- [ACTIVITY] Print the items below verbatim, line for line, but omit the pictures.

- [DATASET RECORDS]
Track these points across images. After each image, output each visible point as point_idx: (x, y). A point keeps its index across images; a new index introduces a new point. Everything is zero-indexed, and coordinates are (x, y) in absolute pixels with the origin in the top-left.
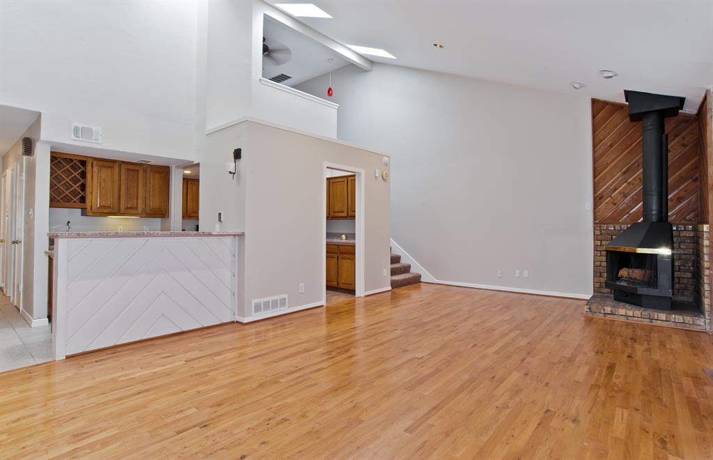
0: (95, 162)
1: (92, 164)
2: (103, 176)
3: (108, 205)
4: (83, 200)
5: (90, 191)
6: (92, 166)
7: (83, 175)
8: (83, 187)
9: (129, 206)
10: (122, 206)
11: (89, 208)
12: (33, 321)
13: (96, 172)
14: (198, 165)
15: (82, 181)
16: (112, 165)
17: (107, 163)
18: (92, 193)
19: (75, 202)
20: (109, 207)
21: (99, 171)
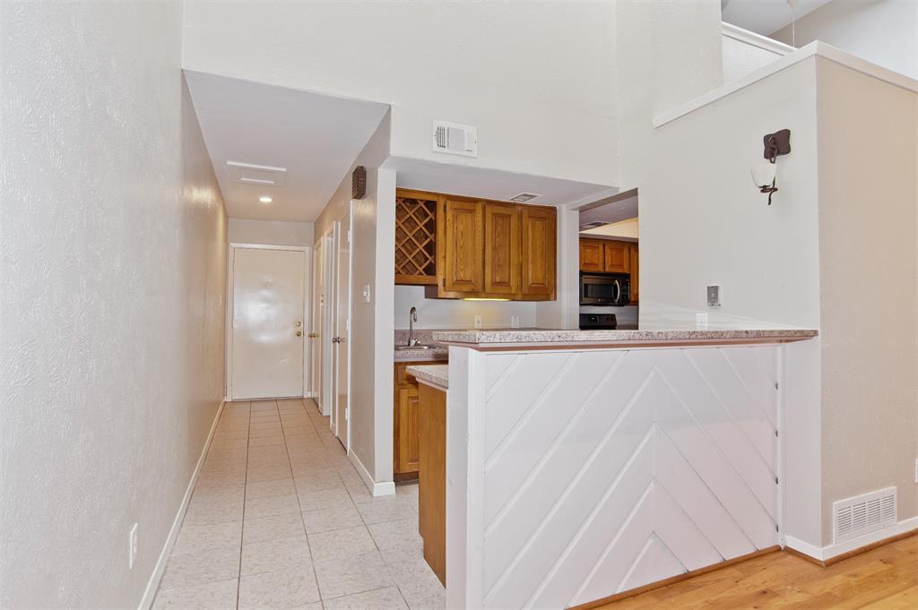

- [RESULT FOR THIS TASK]
Track these points across images. After each image, output each visible point as point_idx: (x, y). A point keeps its index across images; a new index introduces a new point. Everything is zero-indexed, and coordinates are (x, y) in absolute pixels with the origin in the top-left.
0: (95, 162)
1: (92, 164)
2: (103, 176)
3: (108, 205)
4: (83, 200)
5: (90, 191)
6: (92, 166)
7: (83, 175)
8: (83, 187)
9: (129, 206)
10: (122, 206)
11: (89, 208)
12: (33, 321)
13: (96, 172)
14: (198, 165)
15: (82, 181)
16: (112, 165)
17: (107, 163)
18: (92, 193)
19: (75, 202)
20: (109, 207)
21: (99, 171)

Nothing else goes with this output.